Warp, Weft, and War

An exhibit of textiles from the many cultures that inhabit Afghanistan is running currently at the Textile Museum of Canada. Visitors can examine closely such diverse items as a Kirghiz head ornament for a camel to don in a bridal procession in Northern Afghanistan, or a 19th century wool and cotton ensi–a door cover for a yurt, the wooden-framed circular dwelling clad with felts and built by nomadic people such as those inhabiting the Turkmenistan region. The textiles on display include examples of Turkmen, Hazara, Pushtun, Uzbek, Kirghiz, Tajik, Baluch, and Kazakh provenance, among other ethnicities. They reflect aspects of urban life, mountain dwelling, and nomadic culture. In addition, the exhibit includes the story of an migr Afghan family who has established a successful carpet business in downtown Toronto.

Living in Afghanistan exposes visitors to a “land of textiles”–a part of the world where, even in the 20th and 21st centuries, home-made textiles are widely produced and worn.

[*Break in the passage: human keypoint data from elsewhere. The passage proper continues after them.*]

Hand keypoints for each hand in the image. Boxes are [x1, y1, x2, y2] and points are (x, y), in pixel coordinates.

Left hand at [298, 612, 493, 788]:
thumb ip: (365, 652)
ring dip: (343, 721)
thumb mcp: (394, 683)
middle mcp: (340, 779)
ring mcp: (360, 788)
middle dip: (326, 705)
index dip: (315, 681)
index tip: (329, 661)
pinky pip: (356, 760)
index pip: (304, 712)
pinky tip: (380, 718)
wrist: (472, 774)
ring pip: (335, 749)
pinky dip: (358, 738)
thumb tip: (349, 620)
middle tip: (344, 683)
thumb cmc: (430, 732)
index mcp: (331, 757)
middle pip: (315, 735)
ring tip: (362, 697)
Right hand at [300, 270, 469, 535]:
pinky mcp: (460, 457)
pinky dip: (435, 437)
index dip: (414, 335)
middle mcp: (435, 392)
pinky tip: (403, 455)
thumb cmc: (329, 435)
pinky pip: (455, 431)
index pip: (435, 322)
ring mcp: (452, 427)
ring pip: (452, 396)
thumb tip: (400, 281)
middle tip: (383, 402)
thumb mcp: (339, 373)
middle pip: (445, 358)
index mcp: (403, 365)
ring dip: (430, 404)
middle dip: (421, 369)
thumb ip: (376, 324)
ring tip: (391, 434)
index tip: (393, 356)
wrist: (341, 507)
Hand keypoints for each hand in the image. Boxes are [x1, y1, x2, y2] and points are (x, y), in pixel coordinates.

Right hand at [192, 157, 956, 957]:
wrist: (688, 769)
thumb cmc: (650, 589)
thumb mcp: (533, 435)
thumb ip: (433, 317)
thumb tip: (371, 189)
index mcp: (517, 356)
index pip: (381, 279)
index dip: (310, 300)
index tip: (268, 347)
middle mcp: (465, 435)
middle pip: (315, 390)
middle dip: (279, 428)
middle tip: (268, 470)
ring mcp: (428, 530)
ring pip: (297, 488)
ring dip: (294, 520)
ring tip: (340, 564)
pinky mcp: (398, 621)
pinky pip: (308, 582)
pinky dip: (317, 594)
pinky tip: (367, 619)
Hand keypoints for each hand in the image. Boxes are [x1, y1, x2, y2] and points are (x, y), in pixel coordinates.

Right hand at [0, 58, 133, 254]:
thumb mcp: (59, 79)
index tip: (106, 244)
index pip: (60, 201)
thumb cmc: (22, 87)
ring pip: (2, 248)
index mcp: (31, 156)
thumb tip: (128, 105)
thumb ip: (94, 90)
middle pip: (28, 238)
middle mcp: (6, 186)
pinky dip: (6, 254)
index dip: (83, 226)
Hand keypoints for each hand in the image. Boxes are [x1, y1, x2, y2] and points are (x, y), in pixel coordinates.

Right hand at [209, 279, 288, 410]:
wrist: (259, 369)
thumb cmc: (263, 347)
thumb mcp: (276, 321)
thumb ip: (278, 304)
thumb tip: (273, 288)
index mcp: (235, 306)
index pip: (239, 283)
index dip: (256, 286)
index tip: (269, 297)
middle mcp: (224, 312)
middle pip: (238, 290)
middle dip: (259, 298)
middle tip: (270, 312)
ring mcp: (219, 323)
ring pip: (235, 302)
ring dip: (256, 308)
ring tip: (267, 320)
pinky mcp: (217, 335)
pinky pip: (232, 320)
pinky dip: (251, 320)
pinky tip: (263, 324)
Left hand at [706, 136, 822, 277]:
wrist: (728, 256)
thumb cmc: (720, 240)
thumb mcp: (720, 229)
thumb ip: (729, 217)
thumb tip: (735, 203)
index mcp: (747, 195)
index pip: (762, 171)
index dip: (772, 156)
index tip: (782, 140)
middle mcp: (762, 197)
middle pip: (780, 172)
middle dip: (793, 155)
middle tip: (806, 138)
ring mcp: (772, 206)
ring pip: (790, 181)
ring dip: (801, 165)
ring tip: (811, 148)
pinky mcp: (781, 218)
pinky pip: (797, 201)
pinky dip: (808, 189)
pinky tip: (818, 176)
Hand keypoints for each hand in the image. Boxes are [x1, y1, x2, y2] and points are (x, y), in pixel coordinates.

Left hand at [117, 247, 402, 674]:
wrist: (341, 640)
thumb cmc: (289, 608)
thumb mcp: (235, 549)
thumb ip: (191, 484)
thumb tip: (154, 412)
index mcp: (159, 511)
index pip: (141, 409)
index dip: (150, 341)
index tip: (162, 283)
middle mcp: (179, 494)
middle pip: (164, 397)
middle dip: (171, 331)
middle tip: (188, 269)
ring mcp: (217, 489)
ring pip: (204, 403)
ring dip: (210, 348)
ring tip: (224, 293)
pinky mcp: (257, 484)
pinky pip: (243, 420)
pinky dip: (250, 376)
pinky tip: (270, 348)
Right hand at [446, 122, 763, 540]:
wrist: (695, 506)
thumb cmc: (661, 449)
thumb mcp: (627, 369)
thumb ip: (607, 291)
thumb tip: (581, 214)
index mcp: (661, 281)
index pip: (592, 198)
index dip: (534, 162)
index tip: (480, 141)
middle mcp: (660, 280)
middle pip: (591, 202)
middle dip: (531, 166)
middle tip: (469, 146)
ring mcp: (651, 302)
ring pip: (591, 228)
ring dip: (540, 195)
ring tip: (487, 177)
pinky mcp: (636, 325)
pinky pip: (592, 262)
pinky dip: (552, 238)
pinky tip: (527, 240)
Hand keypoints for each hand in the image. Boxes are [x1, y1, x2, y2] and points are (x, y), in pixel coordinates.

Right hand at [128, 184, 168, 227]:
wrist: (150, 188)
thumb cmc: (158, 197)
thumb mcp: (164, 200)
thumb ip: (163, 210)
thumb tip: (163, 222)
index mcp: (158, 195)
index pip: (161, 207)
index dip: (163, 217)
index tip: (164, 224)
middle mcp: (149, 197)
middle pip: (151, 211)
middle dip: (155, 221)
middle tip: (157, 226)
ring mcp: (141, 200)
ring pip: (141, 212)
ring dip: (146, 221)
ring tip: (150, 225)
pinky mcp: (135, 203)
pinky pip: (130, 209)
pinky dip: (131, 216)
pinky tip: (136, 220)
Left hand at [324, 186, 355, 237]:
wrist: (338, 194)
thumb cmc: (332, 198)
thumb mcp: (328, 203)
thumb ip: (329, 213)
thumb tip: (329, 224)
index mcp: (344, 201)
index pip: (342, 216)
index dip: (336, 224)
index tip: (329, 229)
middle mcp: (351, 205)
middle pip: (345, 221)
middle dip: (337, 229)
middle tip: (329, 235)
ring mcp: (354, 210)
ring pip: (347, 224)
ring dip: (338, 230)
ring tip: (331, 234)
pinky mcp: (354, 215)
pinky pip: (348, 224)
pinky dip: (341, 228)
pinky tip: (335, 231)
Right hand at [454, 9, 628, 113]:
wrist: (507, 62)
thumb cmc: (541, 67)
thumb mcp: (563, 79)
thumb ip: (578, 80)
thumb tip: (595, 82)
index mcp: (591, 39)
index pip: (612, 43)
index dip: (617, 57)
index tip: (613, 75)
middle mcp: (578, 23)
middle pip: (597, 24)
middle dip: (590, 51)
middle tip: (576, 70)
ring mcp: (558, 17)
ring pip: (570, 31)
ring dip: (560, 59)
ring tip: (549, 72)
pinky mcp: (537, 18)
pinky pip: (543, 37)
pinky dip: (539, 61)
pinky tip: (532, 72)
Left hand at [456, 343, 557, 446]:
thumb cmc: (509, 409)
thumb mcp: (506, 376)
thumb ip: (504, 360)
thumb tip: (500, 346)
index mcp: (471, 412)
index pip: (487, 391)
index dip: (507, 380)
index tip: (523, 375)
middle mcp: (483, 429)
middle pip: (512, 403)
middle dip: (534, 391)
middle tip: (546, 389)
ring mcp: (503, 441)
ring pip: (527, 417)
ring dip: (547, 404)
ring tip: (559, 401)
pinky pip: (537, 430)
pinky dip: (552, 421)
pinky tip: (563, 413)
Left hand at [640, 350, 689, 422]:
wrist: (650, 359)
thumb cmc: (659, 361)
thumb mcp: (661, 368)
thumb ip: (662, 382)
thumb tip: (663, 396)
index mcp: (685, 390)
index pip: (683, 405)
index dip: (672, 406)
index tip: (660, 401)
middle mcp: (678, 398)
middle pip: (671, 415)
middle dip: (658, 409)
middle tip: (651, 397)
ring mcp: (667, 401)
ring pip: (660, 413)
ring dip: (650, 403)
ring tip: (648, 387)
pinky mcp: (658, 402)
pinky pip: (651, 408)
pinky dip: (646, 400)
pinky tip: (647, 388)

Fabrications of wool, cotton and silk are fashioned using different weaving techniques for rugs and kilims. Embroideries on felt and felt-making techniques are used for clothing, to furnish dwellings, to cover animals in caravanserai, and as artworks to be sold at bazaars to generate extra income. Ceremonial suzanis for bridal dowries and interior decoration represent some of the most intricate thread-work.

Afghanistan is one of only a handful of areas in the world where most people still dress in traditional clothing. The exhibit shows various caps and hats, storage bags and pouches, Uzbek women’s paranjas and coats for men, a Tajik urban veiling cloak, examples of the Turkmen chyrpy (a black veiling cloak), Pushtu vests, dresses, and shirts among other pieces from both the 19th and 20th centuries. The curators note that paintings from 15th century Herat reveal that garments had remained almost the same from the 15th to the 19th centuries.

Afghanistan’s recent exposure in the mainstream media has done little to educate the West about the diverse populations that inhabit Central Asia in and around the Afghan borders. Ravaged by civil war, foreign invasion and ethnic rivalry, it is no surprise that textiles, so important to so many of the region’s cultures, reflect strife: on view are two Baluch war rugs from the mid-1980s depicting tanks and Kalashnikovs, helicopters and grenades; sadly, objects of everyday life.